■ Problem description: Set out every line of the data below as a numbered list, omitting any blank lines.

--- BEGIN Supplied material ---

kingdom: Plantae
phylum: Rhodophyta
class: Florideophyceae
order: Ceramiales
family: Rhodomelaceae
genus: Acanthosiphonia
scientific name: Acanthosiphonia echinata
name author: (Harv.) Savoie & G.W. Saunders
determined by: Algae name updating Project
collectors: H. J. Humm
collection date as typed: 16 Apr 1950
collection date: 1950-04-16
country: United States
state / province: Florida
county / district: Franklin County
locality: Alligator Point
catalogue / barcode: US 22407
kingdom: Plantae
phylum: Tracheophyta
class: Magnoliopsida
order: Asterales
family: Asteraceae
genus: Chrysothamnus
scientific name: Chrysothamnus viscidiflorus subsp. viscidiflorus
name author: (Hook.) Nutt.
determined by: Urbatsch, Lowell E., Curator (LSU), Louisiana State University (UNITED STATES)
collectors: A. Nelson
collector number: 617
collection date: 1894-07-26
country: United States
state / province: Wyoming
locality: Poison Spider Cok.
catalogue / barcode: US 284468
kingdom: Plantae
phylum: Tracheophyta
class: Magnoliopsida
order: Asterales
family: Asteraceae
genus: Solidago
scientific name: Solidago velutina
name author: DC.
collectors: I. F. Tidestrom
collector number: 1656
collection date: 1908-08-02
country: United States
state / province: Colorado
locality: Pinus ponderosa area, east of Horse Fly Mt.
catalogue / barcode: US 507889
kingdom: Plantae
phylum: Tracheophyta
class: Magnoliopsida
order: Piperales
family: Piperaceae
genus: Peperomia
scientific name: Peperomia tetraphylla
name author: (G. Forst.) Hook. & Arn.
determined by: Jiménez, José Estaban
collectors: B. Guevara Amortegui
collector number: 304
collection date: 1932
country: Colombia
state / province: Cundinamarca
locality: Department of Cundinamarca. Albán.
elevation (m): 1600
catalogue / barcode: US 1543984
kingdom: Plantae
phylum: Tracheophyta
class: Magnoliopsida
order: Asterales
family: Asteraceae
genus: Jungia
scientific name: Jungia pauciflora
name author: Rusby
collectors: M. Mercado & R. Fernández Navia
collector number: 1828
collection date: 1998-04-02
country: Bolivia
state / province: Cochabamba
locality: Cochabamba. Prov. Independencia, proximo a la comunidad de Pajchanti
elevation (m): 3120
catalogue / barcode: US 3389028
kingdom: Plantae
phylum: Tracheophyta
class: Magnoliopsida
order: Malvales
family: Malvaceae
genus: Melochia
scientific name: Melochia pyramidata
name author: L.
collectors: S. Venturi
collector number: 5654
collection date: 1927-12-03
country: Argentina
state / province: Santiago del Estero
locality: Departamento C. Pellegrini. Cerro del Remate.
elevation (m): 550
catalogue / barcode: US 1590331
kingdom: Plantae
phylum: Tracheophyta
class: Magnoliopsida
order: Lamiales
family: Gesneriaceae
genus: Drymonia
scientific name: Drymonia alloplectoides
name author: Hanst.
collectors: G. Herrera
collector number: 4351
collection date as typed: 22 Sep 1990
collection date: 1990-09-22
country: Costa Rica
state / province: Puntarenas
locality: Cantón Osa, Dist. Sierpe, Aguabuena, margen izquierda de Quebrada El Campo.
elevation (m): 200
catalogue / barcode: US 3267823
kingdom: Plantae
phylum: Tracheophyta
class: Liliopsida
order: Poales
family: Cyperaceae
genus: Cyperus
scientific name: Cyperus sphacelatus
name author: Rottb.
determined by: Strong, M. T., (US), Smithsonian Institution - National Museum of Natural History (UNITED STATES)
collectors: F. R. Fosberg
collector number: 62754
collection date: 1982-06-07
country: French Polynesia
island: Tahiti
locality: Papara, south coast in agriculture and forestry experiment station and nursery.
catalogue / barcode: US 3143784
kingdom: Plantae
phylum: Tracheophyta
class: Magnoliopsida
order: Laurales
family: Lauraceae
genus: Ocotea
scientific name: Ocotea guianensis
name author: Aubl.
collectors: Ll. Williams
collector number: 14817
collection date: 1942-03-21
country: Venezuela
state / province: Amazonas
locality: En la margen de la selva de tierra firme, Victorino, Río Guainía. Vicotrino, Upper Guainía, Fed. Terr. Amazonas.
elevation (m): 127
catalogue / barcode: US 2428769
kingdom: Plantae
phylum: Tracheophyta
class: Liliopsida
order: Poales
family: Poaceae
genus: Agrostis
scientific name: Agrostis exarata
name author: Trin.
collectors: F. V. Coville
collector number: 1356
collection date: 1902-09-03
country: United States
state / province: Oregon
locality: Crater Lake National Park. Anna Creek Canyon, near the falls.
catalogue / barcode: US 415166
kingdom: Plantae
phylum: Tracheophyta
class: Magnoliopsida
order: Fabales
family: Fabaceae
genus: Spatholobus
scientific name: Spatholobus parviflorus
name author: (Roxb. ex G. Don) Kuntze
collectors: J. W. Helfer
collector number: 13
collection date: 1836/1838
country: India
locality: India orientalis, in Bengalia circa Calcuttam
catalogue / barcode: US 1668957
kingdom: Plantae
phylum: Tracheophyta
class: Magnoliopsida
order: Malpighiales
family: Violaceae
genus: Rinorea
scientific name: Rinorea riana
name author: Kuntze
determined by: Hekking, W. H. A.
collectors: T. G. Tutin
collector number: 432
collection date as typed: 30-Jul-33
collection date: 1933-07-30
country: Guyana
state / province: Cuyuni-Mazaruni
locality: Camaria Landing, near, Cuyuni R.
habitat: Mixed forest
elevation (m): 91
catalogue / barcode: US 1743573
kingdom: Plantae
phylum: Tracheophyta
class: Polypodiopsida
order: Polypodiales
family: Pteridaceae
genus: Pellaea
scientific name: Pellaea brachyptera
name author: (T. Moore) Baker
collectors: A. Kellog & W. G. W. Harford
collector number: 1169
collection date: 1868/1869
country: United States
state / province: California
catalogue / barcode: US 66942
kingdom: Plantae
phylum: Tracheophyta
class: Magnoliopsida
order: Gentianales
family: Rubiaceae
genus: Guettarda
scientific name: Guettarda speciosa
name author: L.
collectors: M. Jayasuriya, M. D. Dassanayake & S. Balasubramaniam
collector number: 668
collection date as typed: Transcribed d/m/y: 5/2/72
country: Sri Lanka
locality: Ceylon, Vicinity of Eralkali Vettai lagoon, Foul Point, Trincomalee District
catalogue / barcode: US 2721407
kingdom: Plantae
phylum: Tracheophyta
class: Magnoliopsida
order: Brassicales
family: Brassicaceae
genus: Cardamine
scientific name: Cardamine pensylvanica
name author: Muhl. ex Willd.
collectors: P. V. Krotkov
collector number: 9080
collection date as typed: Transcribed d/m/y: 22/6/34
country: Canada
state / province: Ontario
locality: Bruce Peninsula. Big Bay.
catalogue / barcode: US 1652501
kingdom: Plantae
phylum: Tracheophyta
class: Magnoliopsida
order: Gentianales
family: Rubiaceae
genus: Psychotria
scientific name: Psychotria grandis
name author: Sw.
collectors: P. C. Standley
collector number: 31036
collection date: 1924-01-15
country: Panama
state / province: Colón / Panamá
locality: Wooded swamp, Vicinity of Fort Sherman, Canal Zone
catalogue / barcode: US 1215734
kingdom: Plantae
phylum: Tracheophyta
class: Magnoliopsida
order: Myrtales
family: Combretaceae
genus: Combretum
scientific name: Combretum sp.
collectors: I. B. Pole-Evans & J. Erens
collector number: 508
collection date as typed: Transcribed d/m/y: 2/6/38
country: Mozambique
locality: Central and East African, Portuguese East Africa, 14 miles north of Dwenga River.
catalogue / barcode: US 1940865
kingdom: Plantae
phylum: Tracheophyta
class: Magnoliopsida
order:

--- END Supplied material ---

■ Final result:
1. kingdom: Plantae
2. phylum: Rhodophyta
3. class: Florideophyceae
4. order: Ceramiales
5. family: Rhodomelaceae
6. genus: Acanthosiphonia
7. scientific name: Acanthosiphonia echinata
8. name author: (Harv.) Savoie & G.W. Saunders
9. determined by: Algae name updating Project
10. collectors: H. J. Humm
11. collection date as typed: 16 Apr 1950
12. collection date: 1950-04-16
13. country: United States
14. state / province: Florida
15. county / district: Franklin County
16. locality: Alligator Point
17. catalogue / barcode: US 22407
18. kingdom: Plantae
19. phylum: Tracheophyta
20. class: Magnoliopsida
21. order: Asterales
22. family: Asteraceae
23. genus: Chrysothamnus
24. scientific name: Chrysothamnus viscidiflorus subsp. viscidiflorus
25. name author: (Hook.) Nutt.
26. determined by: Urbatsch, Lowell E., Curator (LSU), Louisiana State University (UNITED STATES)
27. collectors: A. Nelson
28. collector number: 617
29. collection date: 1894-07-26
30. country: United States
31. state / province: Wyoming
32. locality: Poison Spider Cok.
33. catalogue / barcode: US 284468
34. kingdom: Plantae
35. phylum: Tracheophyta
36. class: Magnoliopsida
37. order: Asterales
38. family: Asteraceae
39. genus: Solidago
40. scientific name: Solidago velutina
41. name author: DC.
42. collectors: I. F. Tidestrom
43. collector number: 1656
44. collection date: 1908-08-02
45. country: United States
46. state / province: Colorado
47. locality: Pinus ponderosa area, east of Horse Fly Mt.
48. catalogue / barcode: US 507889
49. kingdom: Plantae
50. phylum: Tracheophyta
51. class: Magnoliopsida
52. order: Piperales
53. family: Piperaceae
54. genus: Peperomia
55. scientific name: Peperomia tetraphylla
56. name author: (G. Forst.) Hook. & Arn.
57. determined by: Jiménez, José Estaban
58. collectors: B. Guevara Amortegui
59. collector number: 304
60. collection date: 1932
61. country: Colombia
62. state / province: Cundinamarca
63. locality: Department of Cundinamarca. Albán.
64. elevation (m): 1600
65. catalogue / barcode: US 1543984
66. kingdom: Plantae
67. phylum: Tracheophyta
68. class: Magnoliopsida
69. order: Asterales
70. family: Asteraceae
71. genus: Jungia
72. scientific name: Jungia pauciflora
73. name author: Rusby
74. collectors: M. Mercado & R. Fernández Navia
75. collector number: 1828
76. collection date: 1998-04-02
77. country: Bolivia
78. state / province: Cochabamba
79. locality: Cochabamba. Prov. Independencia, proximo a la comunidad de Pajchanti
80. elevation (m): 3120
81. catalogue / barcode: US 3389028
82. kingdom: Plantae
83. phylum: Tracheophyta
84. class: Magnoliopsida
85. order: Malvales
86. family: Malvaceae
87. genus: Melochia
88. scientific name: Melochia pyramidata
89. name author: L.
90. collectors: S. Venturi
91. collector number: 5654
92. collection date: 1927-12-03
93. country: Argentina
94. state / province: Santiago del Estero
95. locality: Departamento C. Pellegrini. Cerro del Remate.
96. elevation (m): 550
97. catalogue / barcode: US 1590331
98. kingdom: Plantae
99. phylum: Tracheophyta
100. class: Magnoliopsida
101. order: Lamiales
102. family: Gesneriaceae
103. genus: Drymonia
104. scientific name: Drymonia alloplectoides
105. name author: Hanst.
106. collectors: G. Herrera
107. collector number: 4351
108. collection date as typed: 22 Sep 1990
109. collection date: 1990-09-22
110. country: Costa Rica
111. state / province: Puntarenas
112. locality: Cantón Osa, Dist. Sierpe, Aguabuena, margen izquierda de Quebrada El Campo.
113. elevation (m): 200
114. catalogue / barcode: US 3267823
115. kingdom: Plantae
116. phylum: Tracheophyta
117. class: Liliopsida
118. order: Poales
119. family: Cyperaceae
120. genus: Cyperus
121. scientific name: Cyperus sphacelatus
122. name author: Rottb.
123. determined by: Strong, M. T., (US), Smithsonian Institution - National Museum of Natural History (UNITED STATES)
124. collectors: F. R. Fosberg
125. collector number: 62754
126. collection date: 1982-06-07
127. country: French Polynesia
128. island: Tahiti
129. locality: Papara, south coast in agriculture and forestry experiment station and nursery.
130. catalogue / barcode: US 3143784
131. kingdom: Plantae
132. phylum: Tracheophyta
133. class: Magnoliopsida
134. order: Laurales
135. family: Lauraceae
136. genus: Ocotea
137. scientific name: Ocotea guianensis
138. name author: Aubl.
139. collectors: Ll. Williams
140. collector number: 14817
141. collection date: 1942-03-21
142. country: Venezuela
143. state / province: Amazonas
144. locality: En la margen de la selva de tierra firme, Victorino, Río Guainía. Vicotrino, Upper Guainía, Fed. Terr. Amazonas.
145. elevation (m): 127
146. catalogue / barcode: US 2428769
147. kingdom: Plantae
148. phylum: Tracheophyta
149. class: Liliopsida
150. order: Poales
151. family: Poaceae
152. genus: Agrostis
153. scientific name: Agrostis exarata
154. name author: Trin.
155. collectors: F. V. Coville
156. collector number: 1356
157. collection date: 1902-09-03
158. country: United States
159. state / province: Oregon
160. locality: Crater Lake National Park. Anna Creek Canyon, near the falls.
161. catalogue / barcode: US 415166
162. kingdom: Plantae
163. phylum: Tracheophyta
164. class: Magnoliopsida
165. order: Fabales
166. family: Fabaceae
167. genus: Spatholobus
168. scientific name: Spatholobus parviflorus
169. name author: (Roxb. ex G. Don) Kuntze
170. collectors: J. W. Helfer
171. collector number: 13
172. collection date: 1836/1838
173. country: India
174. locality: India orientalis, in Bengalia circa Calcuttam
175. catalogue / barcode: US 1668957
176. kingdom: Plantae
177. phylum: Tracheophyta
178. class: Magnoliopsida
179. order: Malpighiales
180. family: Violaceae
181. genus: Rinorea
182. scientific name: Rinorea riana
183. name author: Kuntze
184. determined by: Hekking, W. H. A.
185. collectors: T. G. Tutin
186. collector number: 432
187. collection date as typed: 30-Jul-33
188. collection date: 1933-07-30
189. country: Guyana
190. state / province: Cuyuni-Mazaruni
191. locality: Camaria Landing, near, Cuyuni R.
192. habitat: Mixed forest
193. elevation (m): 91
194. catalogue / barcode: US 1743573
195. kingdom: Plantae
196. phylum: Tracheophyta
197. class: Polypodiopsida
198. order: Polypodiales
199. family: Pteridaceae
200. genus: Pellaea
201. scientific name: Pellaea brachyptera
202. name author: (T. Moore) Baker
203. collectors: A. Kellog & W. G. W. Harford
204. collector number: 1169
205. collection date: 1868/1869
206. country: United States
207. state / province: California
208. catalogue / barcode: US 66942
209. kingdom: Plantae
210. phylum: Tracheophyta
211. class: Magnoliopsida
212. order: Gentianales
213. family: Rubiaceae
214. genus: Guettarda
215. scientific name: Guettarda speciosa
216. name author: L.
217. collectors: M. Jayasuriya, M. D. Dassanayake & S. Balasubramaniam
218. collector number: 668
219. collection date as typed: Transcribed d/m/y: 5/2/72
220. country: Sri Lanka
221. locality: Ceylon, Vicinity of Eralkali Vettai lagoon, Foul Point, Trincomalee District
222. catalogue / barcode: US 2721407
223. kingdom: Plantae
224. phylum: Tracheophyta
225. class: Magnoliopsida
226. order: Brassicales
227. family: Brassicaceae
228. genus: Cardamine
229. scientific name: Cardamine pensylvanica
230. name author: Muhl. ex Willd.
231. collectors: P. V. Krotkov
232. collector number: 9080
233. collection date as typed: Transcribed d/m/y: 22/6/34
234. country: Canada
235. state / province: Ontario
236. locality: Bruce Peninsula. Big Bay.
237. catalogue / barcode: US 1652501
238. kingdom: Plantae
239. phylum: Tracheophyta
240. class: Magnoliopsida
241. order: Gentianales
242. family: Rubiaceae
243. genus: Psychotria
244. scientific name: Psychotria grandis
245. name author: Sw.
246. collectors: P. C. Standley
247. collector number: 31036
248. collection date: 1924-01-15
249. country: Panama
250. state / province: Colón / Panamá
251. locality: Wooded swamp, Vicinity of Fort Sherman, Canal Zone
252. catalogue / barcode: US 1215734
253. kingdom: Plantae
254. phylum: Tracheophyta
255. class: Magnoliopsida
256. order: Myrtales
257. family: Combretaceae
258. genus: Combretum
259. scientific name: Combretum sp.
260. collectors: I. B. Pole-Evans & J. Erens
261. collector number: 508
262. collection date as typed: Transcribed d/m/y: 2/6/38
263. country: Mozambique
264. locality: Central and East African, Portuguese East Africa, 14 miles north of Dwenga River.
265. catalogue / barcode: US 1940865
266. kingdom: Plantae
267. phylum: Tracheophyta
268. class: Magnoliopsida
269. order:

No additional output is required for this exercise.